I understand and I do not disagree that the Argentine government is stopping it all and taking the ‘default’ path, yet, that too will come at a cost. Accountability should prevail here too. Is it for the better or for the worst? That is a discussion that is speculated upon, but for now it is one that comes without a clear answer. So, I cannot, without clearly more evidence to agree with cabinet chief minister Jorge Capitanich here. You see, who signed for this all in 2003? It is the inherent consequence of governing. The bill is pushed forward, it is a dangerous game that the US is currently excelling at and so if you wonder on why I care about another deal for 1.5 billion dollars, it is mainly because this paves the way for America when it defaults on their 18,000 billion loans, then what?

When we see people hide behind statements like ‘too big to fail‘, you should also consider the fallout when things go wrong. Consider what once happened to the Dutch SNS bank and is now happening to the Argentinian economy, both impacts were felt in large ways and they are not even anywhere near the scale of the debt the US and Japan have. And as we mentioned Japan, is that not the fear many brokers have? If we see the text from Moody’s (at https://www.moodys.com/research/Moodys-Japanese-RMBS-and-ABS-default-rate-declined-in-April–PR_302652).

Someone or something seems to be pushing Japan along, holding them on the safe side for now. Yet, this economic high-wire act is nowhere near done and it is a long walk to go for now. When we read “For CMBS deals, Moody’s outlook for the next 6-12 months is negative, as it will be difficult to refinance defaulted loans with high loan-to-value ratios“, so as refinance is now getting harder and harder, consider the US bonds. Part of the US debt is also the ‘Interest Expense on the Debt Outstanding’ (at http://www.treasurydirect.gov/govt/reports/ir/ir_expense.htm), this is set for 2014 (up to October) to be almost $355 billion dollars. This is just the interest. At Bloomberg we see “The government will reduce net sales by $250 billion from the $1.2 trillion of bills, notes and bonds issued in fiscal 2012 ended Sept. 30“, this is clearly incomplete, as there is not mention of WHEN these bonds mature, but the overall sell of bonds will hit the US at some point. If we consider the CNS headline “$2,472,542,000,000: Record Taxation Through August; Deficit Still $755B“, so taxes are coming in, they are not enough as the deficit is around 30%, now consider that the due interest is going to be 15%-20% (because two months are currently not known) of all collected taxation. When the bonds are due, how much larger will the debt become?
I have mentioned it many times, but now as we see the reaction of fear as Argentina defaults, we cannot continue without seeing the threat and fear of Japan from defaulting, which will clearly push the US over the edge of that abyss too.

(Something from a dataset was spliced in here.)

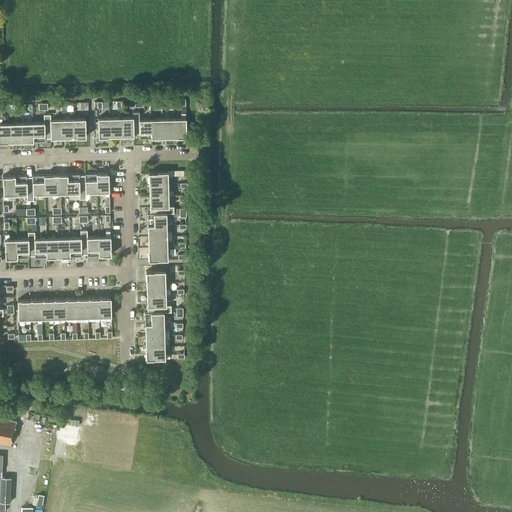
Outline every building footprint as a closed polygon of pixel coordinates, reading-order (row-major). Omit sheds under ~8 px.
[(123,135),(136,135),(136,111),(132,111),(132,116),(123,116),(123,135)] [(139,137),(149,137),(148,118),(139,118),(139,111),(136,111),(136,135),(139,135),(139,137)] [(185,112),(181,112),(181,117),(173,117),(174,136),(186,136),(186,117),(185,112)] [(48,137),(61,137),(60,118),(51,118),(51,113),(47,114),(48,137)] [(45,137),(48,137),(47,114),(44,114),(44,121),(35,121),(36,140),(45,140),(45,137)] [(98,136),(111,135),(110,116),(98,117),(98,136)] [(111,135),(123,135),(123,116),(110,116),(111,135)] [(0,141),(11,141),(10,122),(2,122),(2,118),(0,117),(0,141)] [(61,137),(73,137),(73,117),(60,118),(61,137)] [(73,137),(86,136),(85,117),(73,117),(73,137)] [(161,137),(174,136),(173,117),(161,118),(161,137)] [(149,137),(161,137),(161,118),(148,118),(149,137)] [(23,141),(36,140),(35,121),(23,122),(23,141)] [(23,141),(23,122),(10,122),(11,141),(23,141)] [(149,184),(168,183),(168,176),(173,175),(173,171),(168,171),(149,171),(149,184)] [(95,191),(95,172),(85,172),(85,174),(82,174),(83,198),(86,198),(86,192),(95,191)] [(95,172),(95,191),(104,191),(105,196),(109,195),(109,191),(108,172),(95,172)] [(56,197),(56,173),(42,174),(43,193),(52,193),(52,197),(56,197)] [(70,192),(69,173),(56,173),(56,197),(60,197),(60,192),(70,192)] [(83,198),(82,174),(79,174),(79,173),(69,173),(70,192),(79,192),(79,198),(83,198)] [(30,200),(29,176),(26,176),(26,174),(17,175),(17,194),(26,193),(27,200),(30,200)] [(43,193),(42,174),(32,174),(32,176),(29,176),(30,200),(33,200),(33,193),(43,193)] [(17,194),(17,175),(3,175),(3,194),(4,199),(8,199),(8,194),(17,194)] [(168,183),(149,184),(149,196),(169,196),(169,195),(173,194),(173,190),(169,190),(168,183)] [(150,210),(174,209),(174,206),(169,206),(169,196),(149,196),(150,210)] [(148,223),(167,223),(167,213),(174,213),(174,209),(150,210),(150,212),(147,212),(148,223)] [(148,236),(172,236),(172,231),(167,231),(167,223),(148,223),(148,236)] [(84,253),(84,229),(80,229),(80,236),(71,236),(71,255),(82,255),(81,253),(84,253)] [(97,254),(96,235),(87,236),(87,229),(84,229),(84,253),(87,253),(87,255),(97,254)] [(96,235),(97,254),(111,254),(110,235),(110,230),(106,230),(106,235),(96,235)] [(32,255),(31,231),(28,231),(28,237),(18,238),(19,257),(29,256),(29,255),(32,255)] [(31,231),(32,255),(34,255),(35,256),(44,256),(44,237),(35,237),(34,231),(31,231)] [(5,238),(5,257),(19,257),(18,238),(9,238),(9,233),(5,233),(5,238)] [(58,256),(57,236),(44,237),(44,256),(58,256)] [(71,255),(71,236),(57,236),(58,256),(71,255)] [(172,236),(148,236),(148,249),(167,248),(167,240),(172,240),(172,236)] [(148,249),(149,259),(168,259),(167,248),(148,249)] [(146,283),(165,282),(165,270),(146,270),(146,283)] [(147,295),(166,295),(166,293),(170,293),(170,289),(166,289),(165,282),(146,283),(147,295)] [(166,295),(147,295),(147,309),(172,308),(171,305),(167,305),(166,295)] [(97,320),(97,296),(85,297),(86,321),(88,320),(88,316),(95,316),(95,320),(97,320)] [(111,315),(111,296),(97,296),(97,320),(99,320),(99,315),(107,315),(107,320),(111,320),(111,315)] [(63,321),(62,297),(50,298),(51,322),(53,322),(53,317),(60,317),(61,321),(63,321)] [(74,321),(73,297),(62,297),(63,321),(65,321),(65,317),(72,316),(72,321),(74,321)] [(86,321),(85,297),(73,297),(74,321),(76,321),(76,316),(83,316),(84,321),(86,321)] [(40,322),(39,298),(27,299),(28,322),(30,322),(30,318),(37,317),(37,322),(40,322)] [(51,322),(50,298),(39,298),(40,322),(42,322),(42,317),(49,317),(49,322),(51,322)] [(17,299),(18,318),(26,318),(26,322),(28,322),(27,299),(17,299)] [(145,322),(164,321),(164,312),(172,312),(172,308),(147,309),(147,311),(144,311),(145,322)] [(164,321),(145,322),(145,335),(169,335),(169,330),(165,330),(164,321)] [(146,347),(165,346),(165,339),(169,339),(169,335),(145,335),(146,347)] [(165,346),(146,347),(146,358),(165,358),(170,358),(170,353),(165,353),(165,346)] [(25,407),(2,403),(1,409),(24,413),(25,407)] [(0,443),(11,445),(16,421),(0,416),(0,443)] [(1,501),(5,501),(10,501),(12,477),(2,476),(1,501)]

Here is where the issue becomes the dangers we fear. We seem to always mention that those who talk the talk should be walking the walk too. This has not been done by large by many, so now we talk the walk but no one is really accountable, making for a massively dangerous situation. If you even consider thinking that there is no danger here, try calling a Syrian hospital by telephone and ask them how they are doing. It might open your eyes really quick.

If we are to walk the walk then Argentina will default and we have a new situation, yet the unnamed danger is that ‘some’ deal will find its way, which is great for the Argentinian people, yet it also impacts the cost of doing business for all the other players. Have you consider the costs that this will bring everyone else?